Hello,
My current dataset has four treatments in a typical set-up with a control, two single exposures and one double exposure. However, unlike e. g. testing potentially toxic substances, I just have two different concentrations instead of presence/absence. My four groups would then be HighA/HighB, LowA/HighB, HighA/LowB, LowA/LowB. In this context, it is the high concentrations that are considered to be the baseline/reference/control and the low concentrations the experimental challenge.
My matrix headers are:
HiAHiB-1 LoAHiB-1 HiALoB-1 LoALoB-1 HiAHiB-2 LoAHiB-2 HiALoB-2 LoALoB-2 ... ...
My factors are:
A <- factor(substring(colnames(data.set),1,3))

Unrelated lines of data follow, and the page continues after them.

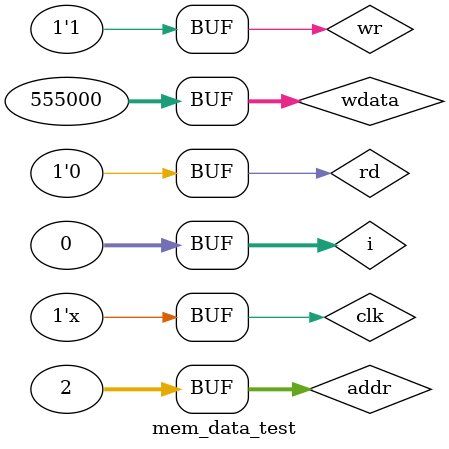
<source format=v>
`timescale 1ns / 1ps
module mem_data_test();

reg clk;
reg [31:0] addr;
reg rd;
reg wr;
reg [31:0] wdata;
wire [31:0] rdata;

integer i;
initial begin
	clk <= 0;
	for(i=0; i<31; i=i+1) begin
		wdata <= 0;
	   addr <= 0; 
	end
	rd <= 0;
	wr <= 1;
	wdata <= 555000;
	addr <= 2;
	i=0;
end

always begin
#500 clk = ~clk;
	//rd <= 0;
	//addr <= 2;
	/*if(i==1)begin
		wr <= 1;
		wdata <= 10;
		addr <= 2;
	end
	i = i +1;*/
end;

mem_data mem(
.clk(clk),
.addr(addr),
.mem_read_control(rd),
.write_data_control(wr),
.wdata(wdata),

//output
.rdata(rdata)
);

endmodule

</source>
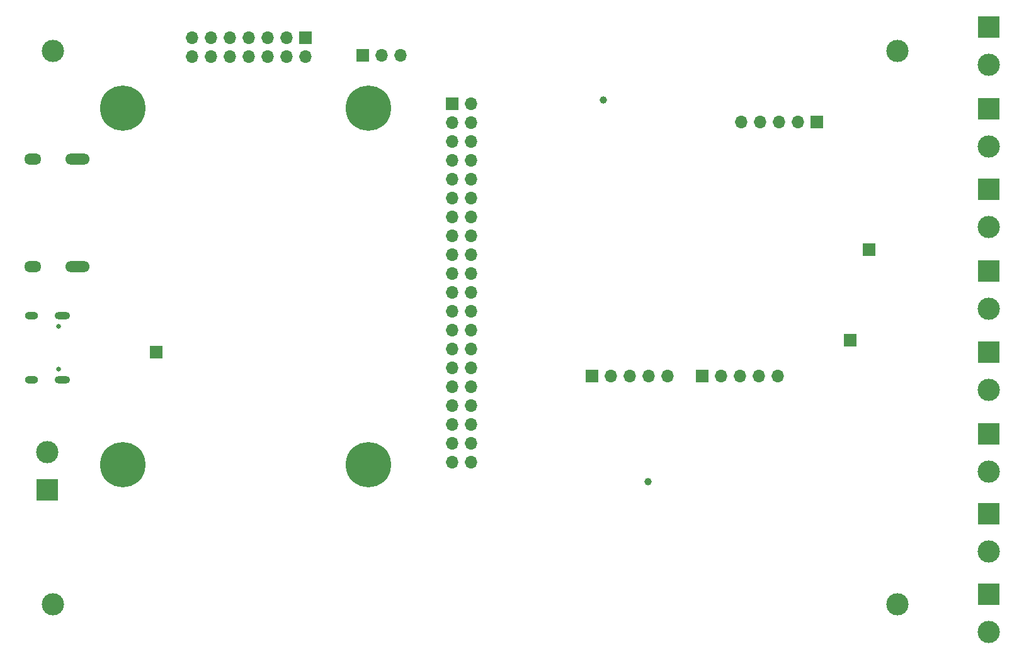
<source format=gbr>
%TF.GenerationSoftware,KiCad,Pcbnew,8.0.3*%
%TF.CreationDate,2024-09-20T13:19:38-05:00*%
%TF.ProjectId,Rick_LiteX-CNC,5269636b-5f4c-4697-9465-582d434e432e,rev?*%
%TF.SameCoordinates,Original*%
%TF.FileFunction,Soldermask,Bot*%
%TF.FilePolarity,Negative*%
%FSLAX46Y46*%
G04 Gerber Fmt 4.6, Leading zero omitted, Abs format (unit mm)*
G04 Created by KiCad (PCBNEW 8.0.3) date 2024-09-20 13:19:38*
%MOMM*%
%LPD*%
G01*
G04 APERTURE LIST*
%ADD10R,3.000000X3.000000*%
%ADD11C,3.000000*%
%ADD12R,1.700000X1.700000*%
%ADD13C,6.100000*%
%ADD14O,1.700000X1.700000*%
%ADD15C,1.000000*%
%ADD16C,0.650000*%
%ADD17O,2.100000X1.000000*%
%ADD18O,1.800000X1.000000*%
%ADD19O,3.300000X1.500000*%
%ADD20O,2.300000X1.500000*%
G04 APERTURE END LIST*
D10*
%TO.C,J20*%
X210800000Y-127200000D03*
D11*
X210800000Y-132280000D03*
%TD*%
D10*
%TO.C,J19*%
X210800000Y-116300000D03*
D11*
X210800000Y-121380000D03*
%TD*%
D10*
%TO.C,J18*%
X210800000Y-105560000D03*
D11*
X210800000Y-110640000D03*
%TD*%
D10*
%TO.C,J17*%
X210800000Y-94560000D03*
D11*
X210800000Y-99640000D03*
%TD*%
D12*
%TO.C,J16*%
X192200000Y-93000000D03*
%TD*%
%TO.C,J15*%
X194700000Y-80800000D03*
%TD*%
D10*
%TO.C,J11*%
X210800000Y-83660000D03*
D11*
X210800000Y-88740000D03*
%TD*%
D10*
%TO.C,J10*%
X210800000Y-72660000D03*
D11*
X210800000Y-77740000D03*
%TD*%
D10*
%TO.C,J3*%
X210800000Y-61800000D03*
D11*
X210800000Y-66880000D03*
%TD*%
D10*
%TO.C,J2*%
X210800000Y-50800000D03*
D11*
X210800000Y-55880000D03*
%TD*%
D13*
%TO.C,Module1*%
X127420000Y-109700000D03*
X127420000Y-61700000D03*
X94420000Y-109700000D03*
X94420000Y-61700000D03*
%TD*%
D12*
%TO.C,J14*%
X98900000Y-94600000D03*
%TD*%
%TO.C,J4*%
X126660000Y-54600000D03*
D14*
X129200000Y-54600000D03*
X131740000Y-54600000D03*
%TD*%
D11*
%TO.C,H4*%
X85000000Y-128500000D03*
%TD*%
D12*
%TO.C,J8*%
X187675000Y-63600000D03*
D14*
X185135000Y-63600000D03*
X182595000Y-63600000D03*
X180055000Y-63600000D03*
X177515000Y-63600000D03*
%TD*%
D11*
%TO.C,H1*%
X85000000Y-54000000D03*
%TD*%
D12*
%TO.C,J7*%
X157460000Y-97800000D03*
D14*
X160000000Y-97800000D03*
X162540000Y-97800000D03*
X165080000Y-97800000D03*
X167620000Y-97800000D03*
%TD*%
D15*
%TO.C,TP2*%
X159000000Y-60600000D03*
%TD*%
D11*
%TO.C,H2*%
X198500000Y-54000000D03*
%TD*%
D12*
%TO.C,J9*%
X172320000Y-97800000D03*
D14*
X174860000Y-97800000D03*
X177400000Y-97800000D03*
X179940000Y-97800000D03*
X182480000Y-97800000D03*
%TD*%
D16*
%TO.C,J12*%
X85787500Y-91110000D03*
X85787500Y-96890000D03*
D17*
X86287500Y-89680000D03*
D18*
X82137500Y-89680000D03*
D17*
X86287500Y-98320000D03*
D18*
X82137500Y-98320000D03*
%TD*%
D12*
%TO.C,J5*%
X118960000Y-52260000D03*
D14*
X118960000Y-54800000D03*
X116420000Y-52260000D03*
X116420000Y-54800000D03*
X113880000Y-52260000D03*
X113880000Y-54800000D03*
X111340000Y-52260000D03*
X111340000Y-54800000D03*
X108800000Y-52260000D03*
X108800000Y-54800000D03*
X106260000Y-52260000D03*
X106260000Y-54800000D03*
X103720000Y-52260000D03*
X103720000Y-54800000D03*
%TD*%
D10*
%TO.C,J13*%
X84200000Y-113140000D03*
D11*
X84200000Y-108060000D03*
%TD*%
D19*
%TO.C,J1*%
X88270000Y-83050000D03*
X88270000Y-68550000D03*
D20*
X82310000Y-68550000D03*
X82310000Y-83050000D03*
%TD*%
D15*
%TO.C,TP3*%
X165000000Y-112050000D03*
%TD*%
D11*
%TO.C,H3*%
X198500000Y-128500000D03*
%TD*%
D12*
%TO.C,J6*%
X138660000Y-61140000D03*
D14*
X141200000Y-61140000D03*
X138660000Y-63680000D03*
X141200000Y-63680000D03*
X138660000Y-66220000D03*
X141200000Y-66220000D03*
X138660000Y-68760000D03*
X141200000Y-68760000D03*
X138660000Y-71300000D03*
X141200000Y-71300000D03*
X138660000Y-73840000D03*
X141200000Y-73840000D03*
X138660000Y-76380000D03*
X141200000Y-76380000D03*
X138660000Y-78920000D03*
X141200000Y-78920000D03*
X138660000Y-81460000D03*
X141200000Y-81460000D03*
X138660000Y-84000000D03*
X141200000Y-84000000D03*
X138660000Y-86540000D03*
X141200000Y-86540000D03*
X138660000Y-89080000D03*
X141200000Y-89080000D03*
X138660000Y-91620000D03*
X141200000Y-91620000D03*
X138660000Y-94160000D03*
X141200000Y-94160000D03*
X138660000Y-96700000D03*
X141200000Y-96700000D03*
X138660000Y-99240000D03*
X141200000Y-99240000D03*
X138660000Y-101780000D03*
X141200000Y-101780000D03*
X138660000Y-104320000D03*
X141200000Y-104320000D03*
X138660000Y-106860000D03*
X141200000Y-106860000D03*
X138660000Y-109400000D03*
X141200000Y-109400000D03*
%TD*%
M02*

</source>
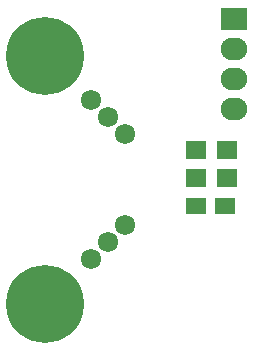
<source format=gts>
G04 #@! TF.FileFunction,Soldermask,Top*
%FSLAX46Y46*%
G04 Gerber Fmt 4.6, Leading zero omitted, Abs format (unit mm)*
G04 Created by KiCad (PCBNEW 4.0.4+dfsg1-stable) date Thu Jun  8 13:46:51 2017*
%MOMM*%
%LPD*%
G01*
G04 APERTURE LIST*
%ADD10C,0.100000*%
%ADD11R,2.232000X1.927200*%
%ADD12O,2.232000X1.927200*%
%ADD13C,6.600000*%
%ADD14R,1.700000X1.450000*%
%ADD15R,1.700000X1.500000*%
%ADD16C,1.724000*%
G04 APERTURE END LIST*
D10*
D11*
X133000000Y-62920000D03*
D12*
X133000000Y-65460000D03*
X133000000Y-68000000D03*
X133000000Y-70540000D03*
D13*
X117000000Y-66000000D03*
X117000000Y-87000000D03*
D14*
X129750000Y-78700000D03*
X132250000Y-78700000D03*
D15*
X129750000Y-76400000D03*
X132450000Y-76400000D03*
X129750000Y-74000000D03*
X132450000Y-74000000D03*
D16*
X122300000Y-71200000D03*
X123736841Y-72636841D03*
X120863159Y-69763159D03*
X122300000Y-81800000D03*
X120863159Y-83236841D03*
X123736841Y-80363159D03*
M02*

</source>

B <- factor(substring(colnames(data.set),4,6))
batch <- factor(substring(colnames(data.set),8,8))
Looking more closely at e. g. A:
> A
[1] HiA LoA HiA LoA HiA LoA HiA LoA ... ...
Levels: HiA LoA
When I specify my design matrix like this:
design <- model.matrix(~batch+A*B)
My headers include "ALoA" and "BLoB"
From reading the EdgeR User Guide (particularly the Arabidopsis case study, pp. 61-68), I suspect that this would indicate that HiA is set as the reference (since it is the level farthest to the left after "Levels:") and if a comparison between HiA and LoA produce a log2 fold change value that was positive, this would indicate an upregulated in LoA compared with HiA. Is this correct? Or does relevel() always have to be done? In the case study, mock is to the left in the first table in section 4.6.4, but then also set with relevel().
Does the design matrix header include the non-reference condition and if so, what does that mean? In the Arabidopsis case study, it was "Treathrcc" with hrcc as the non-reference, and for me it was e. g. "ALoA" with LoA as the non-reference.
I ask primarily because I have not yet quite figured out how to abstract from case studies to a more general approach when it comes to mathematical modelling.